In November I was looking for a pair of slippers I saw in a store in Ireland. A quick Google search revealed the store and slippers, which I purchased on the store's website as the first customer. Fast forward a few weeks and was surprised to receive a $ 20 coupon in mine physical mail from the site owner.

I kept the coupon for a few days. In the end, I did not have an immediate need and reluctantly threw it in the trash. A few days later I received a reminder E-mail.

This email from The Irish Store came after the author received a physical letter via U.S. Mail.

This email from The Irish Store came after the author received a physical letter via U.S. Mail.

Had the Irish store simply sent a $ 20 off coupon via email, I may have quickly skimmed it and moved on. But since I got the physical mail and now the email I recognized the offer and was happy to have an electronic form that I could use when I needed it.

Using direct physical mail to reinforce email (and vice versa) is a great way to increase the response rate. I've tested this tactic with a few retailers. The result is a consistent revenue increase of at least 20 percent from buyers who receive both an email and direct mail compared to those who receive only one or the other.

Some points to consider:

  • Timing. Emails should arrive before and after a direct mail.
  • Language. The first e-mail should indicate that the physical mail is coming. The other should remind the recipients of the physical record and offer an opportunity to act online.
  • Offer. The offer should remain consistent with a deadline or expiration date highlighted in the second email.
  • Recognition. Track sales from those who are exposed to both methods regardless of what they bought from.

Countdowns and deadlines

One of the most effective tactics for increasing the conversion rate during the holiday season is to strengthen delivery time by reminding customers of how many days are left to trade.

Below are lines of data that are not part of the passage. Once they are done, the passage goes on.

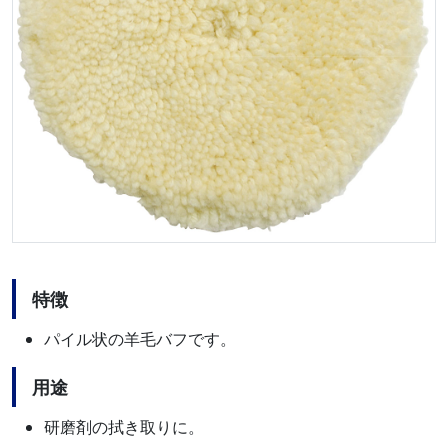
特徴
パイル状の羊毛バフです。
用途
研磨剤の拭き取りに。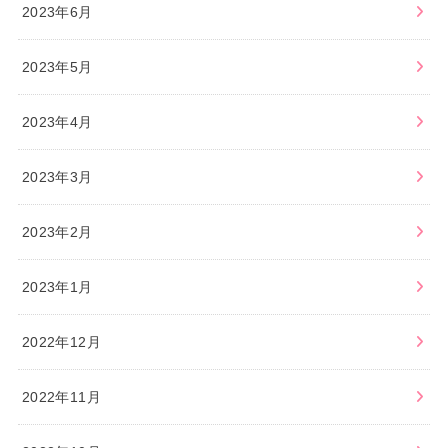
2023年6月
2023年5月
2023年4月
2023年3月
2023年2月
2023年1月
2022年12月
2022年11月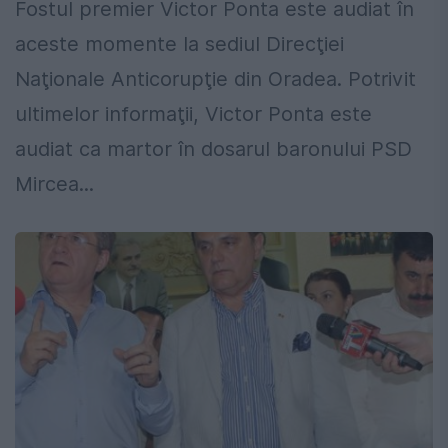
Fostul premier Victor Ponta este audiat în
aceste momente la sediul Direcţiei
Naţionale Anticorupţie din Oradea. Potrivit
ultimelor informaţii, Victor Ponta este
audiat ca martor în dosarul baronului PSD
Mircea...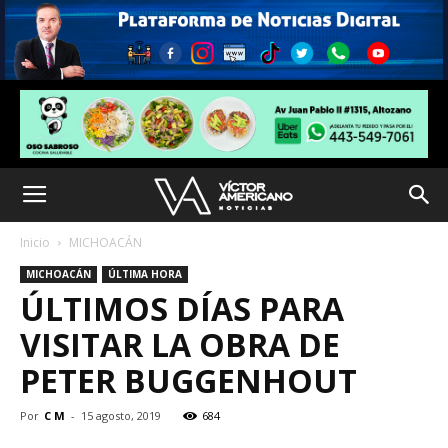
Inicio
MICHOACÁN
MICHOACÁN
ÚLTIMA HORA
ÚLTIMOS DÍAS PARA
VISITAR LA OBRA DE
PETER BUGGENHOUT
Por
C M
-
15 agosto, 2019
684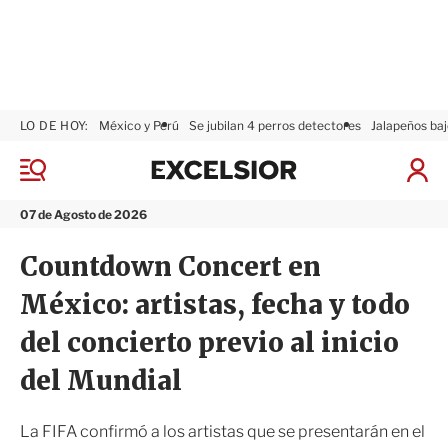
LO DE HOY:
México y Perú
Se jubilan 4 perros detectores
Jalapeños baj
E
x
M
I
c
e
n
n
e
i
07 de Agosto de 2026
ú
l
c
s
i
Countdown Concert en
i
a
o
r
México: artistas, fecha y todo
r
S
e
del concierto previo al inicio
s
i
del Mundial
ó
n
La FIFA confirmó a los artistas que se presentarán en el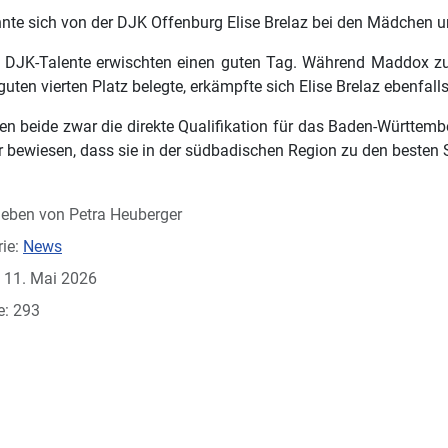
nnte sich von der DJK Offenburg Elise Brelaz bei den Mädchen 
n DJK-Talente erwischten einen guten Tag. Während Maddox zu
uten vierten Platz belegte, erkämpfte sich Elise Brelaz ebenfall
n beide zwar die direkte Qualifikation für das Baden-Württemb
 bewiesen, dass sie in der südbadischen Region zu den besten S
ieben von
Petra Heuberger
ie:
News
t: 11. Mai 2026
e: 293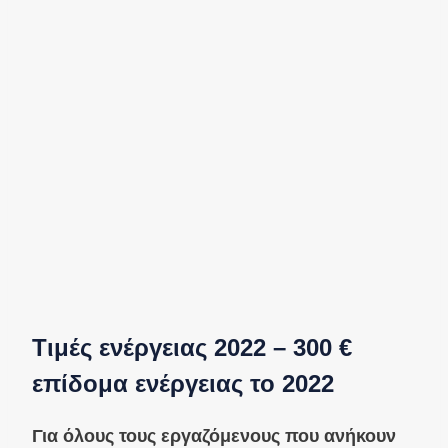
Τιμές ενέργειας 2022 – 300 €
επίδομα ενέργειας το 2022
Για όλους τους εργαζόμενους που ανήκουν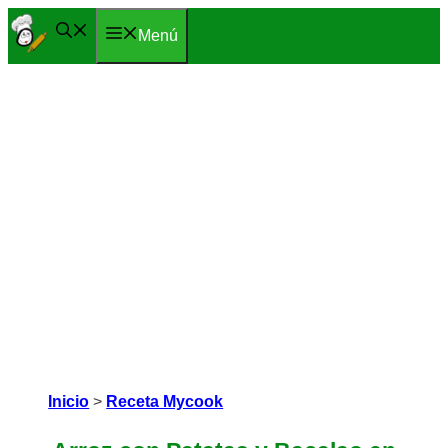
Saltar
Menú
al
contenido
Inicio
>
Receta Mycook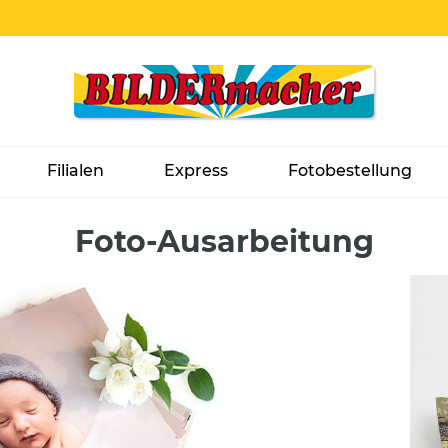
Filialen
Express
Fotobestellung
Foto-Ausarbeitung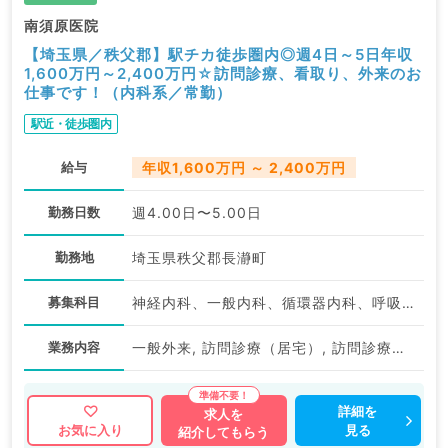
南須原医院
【埼玉県／秩父郡】駅チカ徒歩圏内◎週4日～5日年収
1,600万円～2,400万円☆訪問診療、看取り、外来のお
仕事です！（内科系／常勤）
駅近・徒歩圏内
給与
年収1,600万円 ～ 2,400万円
勤務日数
週4.00日〜5.00日
勤務地
埼玉県秩父郡長瀞町
募集科目
神経内科、一般内科、循環器内科、呼吸器内科、消化器内科、内分泌・代謝内科、腎臓内科、老年内科、血液内科、膠原病科
業務内容
一般外来, 訪問診療（居宅）, 訪問診療（施設）, その他
詳細を
求人を
見る
お気に入り
紹介してもらう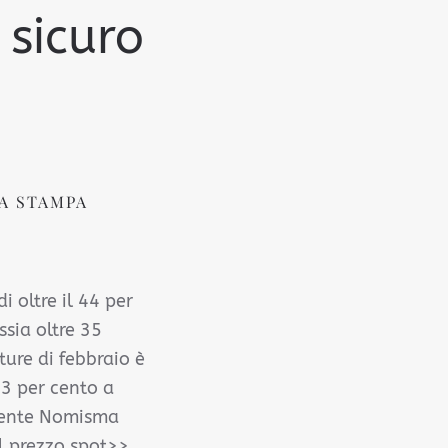
 sicuro
A STAMPA
i oltre il 44 per
ssia oltre 35
ure di febbraio è
23 per cento a
idente Nomisma
el prezzo spot>>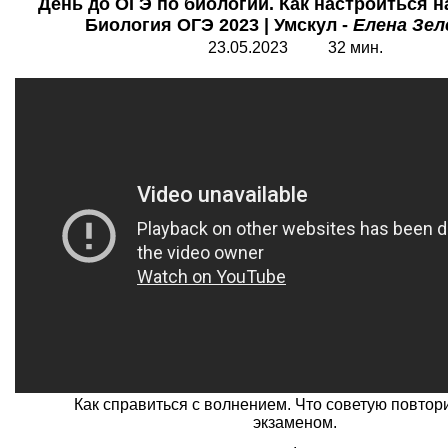
День до ОГЭ по биологии. Как настроиться на
Биология ОГЭ 2023 | Умскул -
Елена Зел
23.05.2023 32 мин.
Как справиться с волнением. Что советую повтор
экзаменом.
.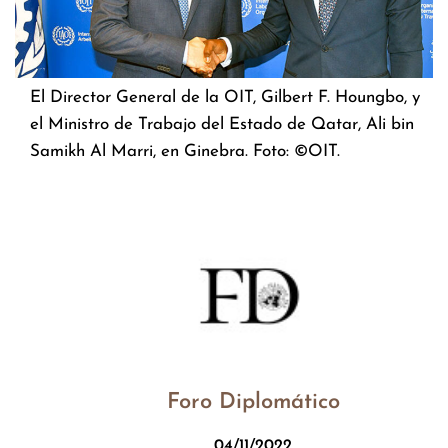
El Director General de la OIT, Gilbert F. Houngbo, y
el Ministro de Trabajo del Estado de Qatar, Ali bin
Samikh Al Marri, en Ginebra. Foto: ©OIT.
Foro Diplomático
04/11/2022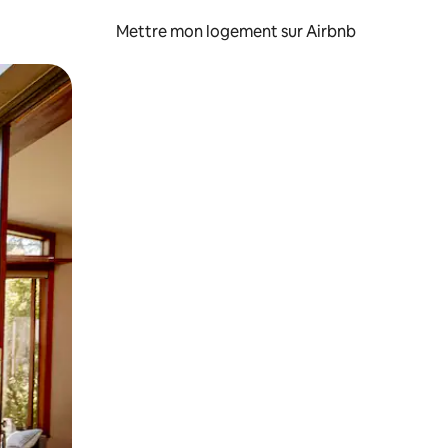
Mettre mon logement sur Airbnb
sant glisser.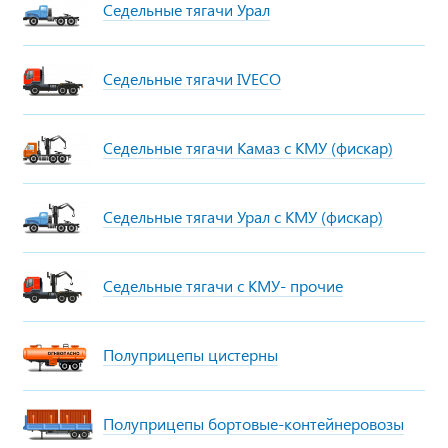
Седельные тягачи Урал
Седельные тягачи IVECO
Седельные тягачи Камаз с КМУ (фискар)
Седельные тягачи Урал с КМУ (фискар)
Седельные тягачи с КМУ- прочие
Полуприцепы цистерны
Полуприцепы бортовые-контейнеровозы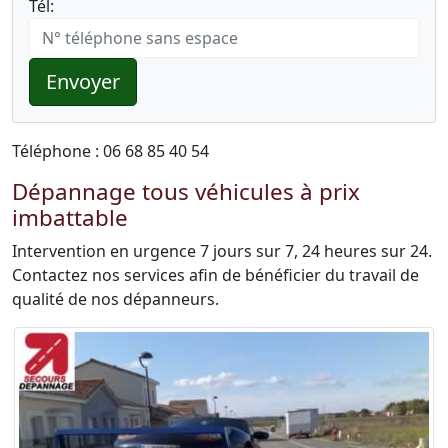
Tél:
Envoyer
Téléphone : 06 68 85 40 54
Dépannage tous véhicules à prix
imbattable
Intervention en urgence 7 jours sur 7, 24 heures sur 24.
Contactez nos services afin de bénéficier du travail de
qualité de nos dépanneurs.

This year I have seen convincing examples from the Old Navy and Williams & Sonoma. The subject lines and heads attract the shoppers to open and buy.

These subject lines and preheaters from the Old Navy and Williams & Sonoma can attract shoppers.

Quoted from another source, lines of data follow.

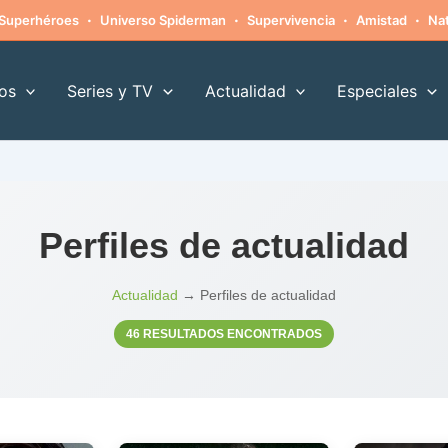
·
·
·
·
Superhéroes
Universo Spiderman
Supervivencia
Amistad
Nat
os
Series y TV
Actualidad
Especiales
Perfiles de actualidad
Actualidad
→ Perfiles de actualidad
46 RESULTADOS ENCONTRADOS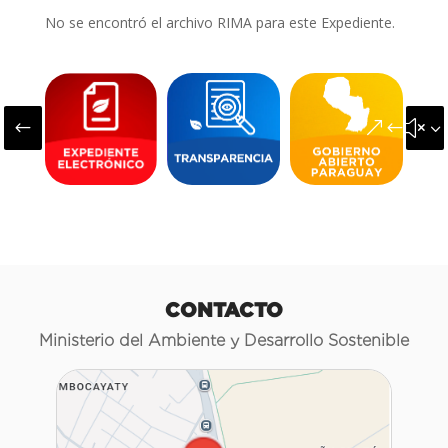
No se encontró el archivo RIMA para este Expediente.
#
&#x3
CONTACTO
Ministerio del Ambiente y Desarrollo Sostenible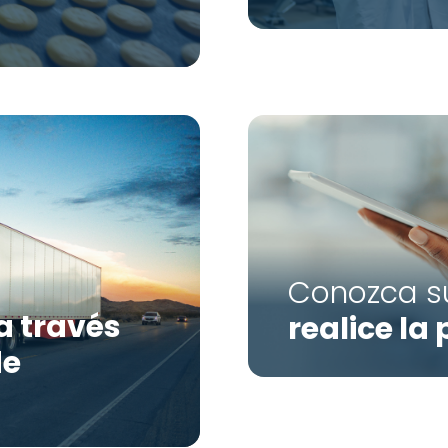
Conozca su
a través
realice la
de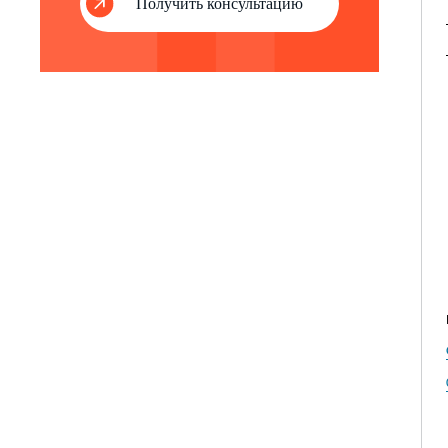
Получить консультацию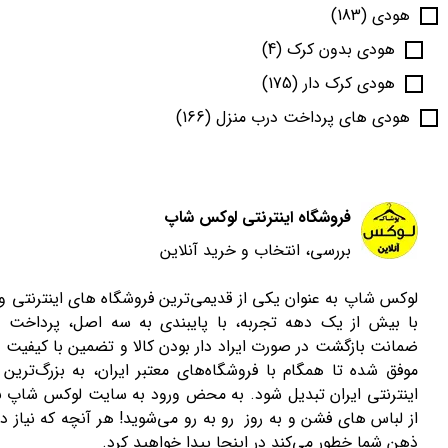
هودی
(183)
هودی بدون کرک
(4)
هودی کرک دار
(175)
هودی های پرداخت درب منزل
(166)
فروشگاه اینترنتی لوکس شاپ
بررسی، انتخاب و خرید آنلاین
لوکس شاپ به عنوان یکی از قدیمی‌ترین فروشگاه های اینترنتی 
با بیش از یک دهه تجربه، با پایبندی به سه اصل، پرداخت 
ضمانت بازگشت در صورت ایراد دار بودن کالا و تضمین با کیفیت ب
موفق شده تا همگام با فروشگاه‌های معتبر ایران، به بزرگ‌ترین 
اینترنتی ایران تبدیل شود. به محض ورود به سایت لوکس شاپ با
از لباس های فشن و به روز رو به رو می‌شوید! هر آنچه که نیاز دا
ذهن شما خطور می‌کند در اینجا پیدا خواهید کرد.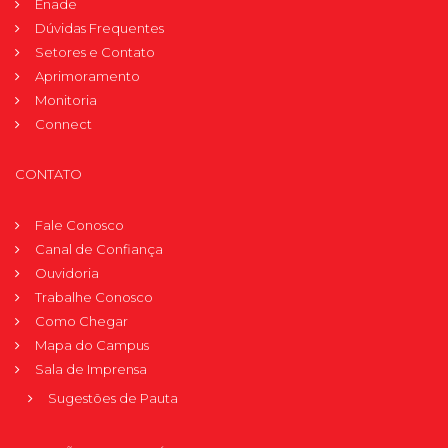
Enade
Dúvidas Frequentes
Setores e Contato
Aprimoramento
Monitoria
Connect
CONTATO
Fale Conosco
Canal de Confiança
Ouvidoria
Trabalhe Conosco
Como Chegar
Mapa do Campus
Sala de Imprensa
Sugestões de Pauta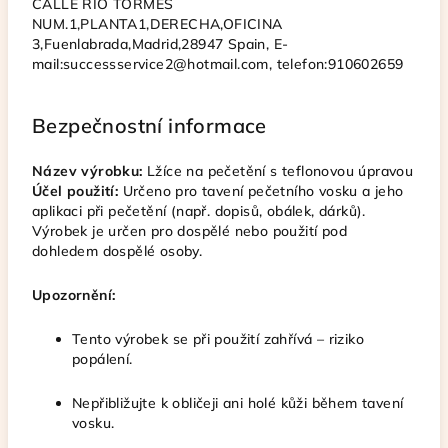
CALLE RIO TORMES
NUM.1,PLANTA1,DERECHA,OFICINA
3,Fuenlabrada,Madrid,28947 Spain,
E-
mail:successservice2@hotmail.com,
telefon:910602659
Bezpečnostní informace
Název výrobku:
Lžíce na pečetění s teflonovou úpravou
Účel použití:
Určeno pro tavení pečetního vosku a jeho
aplikaci při pečetění (např. dopisů, obálek, dárků).
Výrobek je určen pro dospělé nebo použití pod
dohledem dospělé osoby.
Upozornění:
Tento výrobek se při použití zahřívá – riziko
popálení.
Nepřibližujte k obličeji ani holé kůži během tavení
vosku.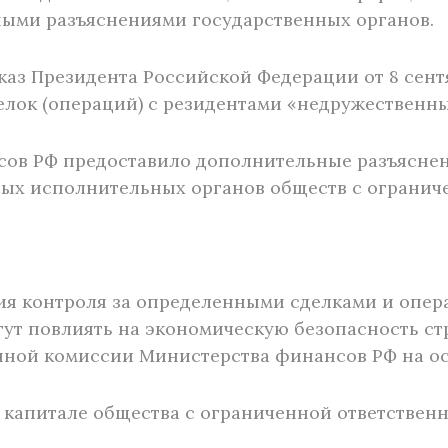
ьными разъяснениями государственных органов.
каз Президента Российской Федерации от 8 сент
елок (операций) с резидентами «недружественны
нсов РФ предоставило дополнительные разъясне
ных исполнительных органов обществ с огранич
ния контроля за определенными сделками и опе
ут повлиять на экономическую безопасность стр
ной комиссии Министерства финансов РФ на осу
м капитале общества с ограниченной ответствен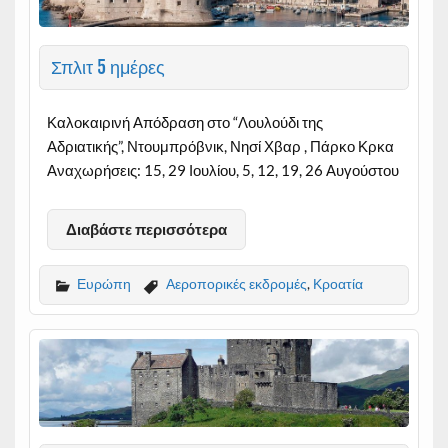
Σπλιτ 5 ημέρες
Καλοκαιρινή Απόδραση στο “Λουλούδι της
Αδριατικής”, Ντουμπρόβνικ, Νησί Χβαρ , Πάρκο Κρκα
Αναχωρήσεις: 15, 29 Ιουλίου, 5, 12, 19, 26 Αυγούστου
Διαβάστε περισσότερα
Ευρώπη
Αεροπορικές εκδρομές
,
Κροατία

These subject lines and preheaters from the Old Navy and Williams & Sonoma can attract shoppers.

The head of the old marine email contains a countdown clock that tells readers how much time remains to get free shipping before Christmas.

Leave an overview email

Time-triggered emails can have the highest conversion rates. Abandoned browsing messages can catch buyers who for some reason did not place items in their shopping cart. Send the first abandoned emails shortly after the session. Then send some later, in a series. The emails should contain products that browse as well as suggested items based on the articles displayed.

The examples below are two abandoned emails I received from Wayfair. The first one contained the product I was looking at, a "Mini Pine Bouquet ….". The second email contained other product suggestions. Together, the two emails are an effective way to attract buyers back to the site.

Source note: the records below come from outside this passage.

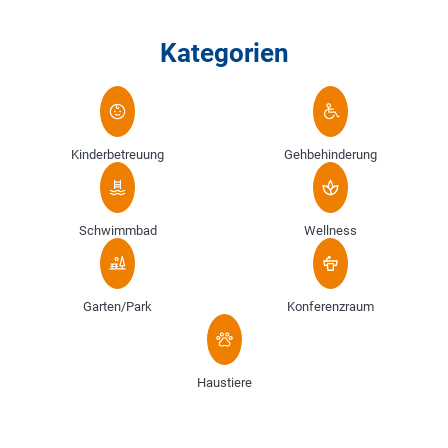
Kategorien
Kinderbetreuung
Gehbehinderung
Schwimmbad
Wellness
Garten/Park
Konferenzraum
Haustiere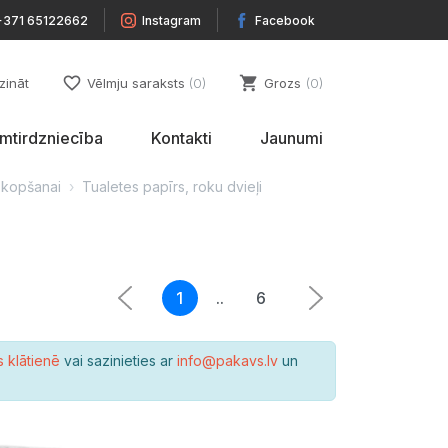
+371 65122662
Instagram
Facebook
favorite_border
shopping_cart
zināt
Vēlmju saraksts
0
Grozs
0
umtirdzniecība
Kontakti
Jaunumi
zkopšanai
Tualetes papīrs, roku dvieļi
1
..
6
s klātienē
vai sazinieties ar
info@pakavs.lv
un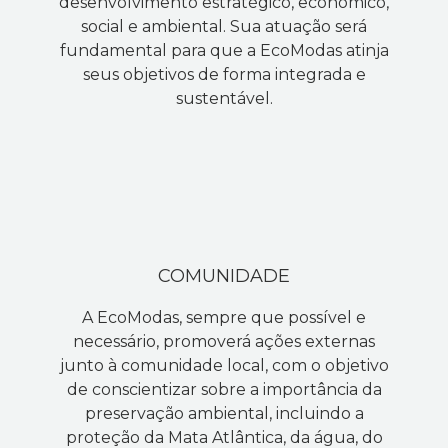
desenvolvimento estratégico, econômico,
social e ambiental. Sua atuação será
fundamental para que a EcoModas atinja
seus objetivos de forma integrada e
sustentável.
COMUNIDADE
A EcoModas, sempre que possível e
necessário, promoverá ações externas
junto à comunidade local, com o objetivo
de conscientizar sobre a importância da
preservação ambiental, incluindo a
proteção da Mata Atlântica, da água, do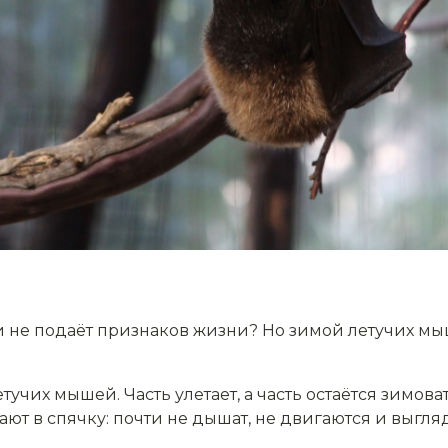
и не подаёт признаков жизни? Но зимой летучих мы
тучих мышей. Часть улетает, а часть остаётся зимоват
ают в спячку: почти не дышат, не двигаются и выгл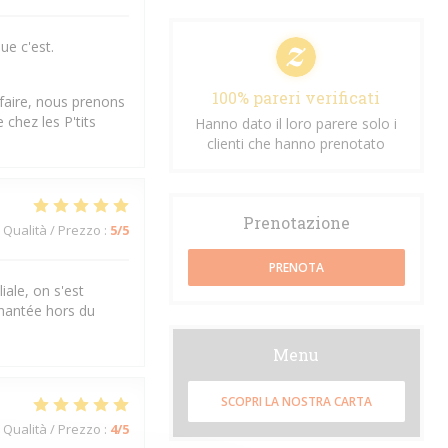
ue c'est.
100% pareri verificati
sfaire, nous prenons
chez les P'tits
Hanno dato il loro parere solo i
clienti che hanno prenotato
Prenotazione
Qualità / Prezzo
:
5
/5
PRENOTA
iale, on s'est
chantée hors du
Menu
SCOPRI LA NOSTRA CARTA
Qualità / Prezzo
:
4
/5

The first Wayfair Browf Recovery email contained a product the author had seen.

The first Wayfair Browf Recovery email contained a product the author had seen.

Wayfair's other browser reset email contained recommendations based on the displayed item.

Wayfair's other browser reset email contained recommendations based on the displayed item.

Adaptation and correction

Adding the recipient's first name to the subject line can attract attention and increase open prices. However, with all customizations and dynamic content, there is a risk of errors if the database is incorrect. That's what happened to the first email from The Irish Store. My first name was incorrect. It listed "Fiona" instead of "Carolyn."

The Irish Store quickly issued an "Oops" correction on the subject line in the subsequent email. It caught my attention. The combination of personalization and a correction was effective – whether intentional.

The first email from The Irish Stores incorrectly author's name -

The first email from The Irish Stores erroneously the author's name – "Fiona" instead of "Carolyn." The other email – "Oops Sorry Carolyn" – was a correction, planned or not.

Repeats Emojis

For marketing via e-mail it is about sticking out in the inbox. To do so, some retailers use emojis in subject lines and foreskins. One tactic I've seen this season is the heavy use of repeated symbols, including some surprising ones. For example, in the subject line below, Wayfair used several large red "X" emojis in a row. It got my attention.

Wayfair repeats red

Wayfair repeating red "X" emojis is attentive.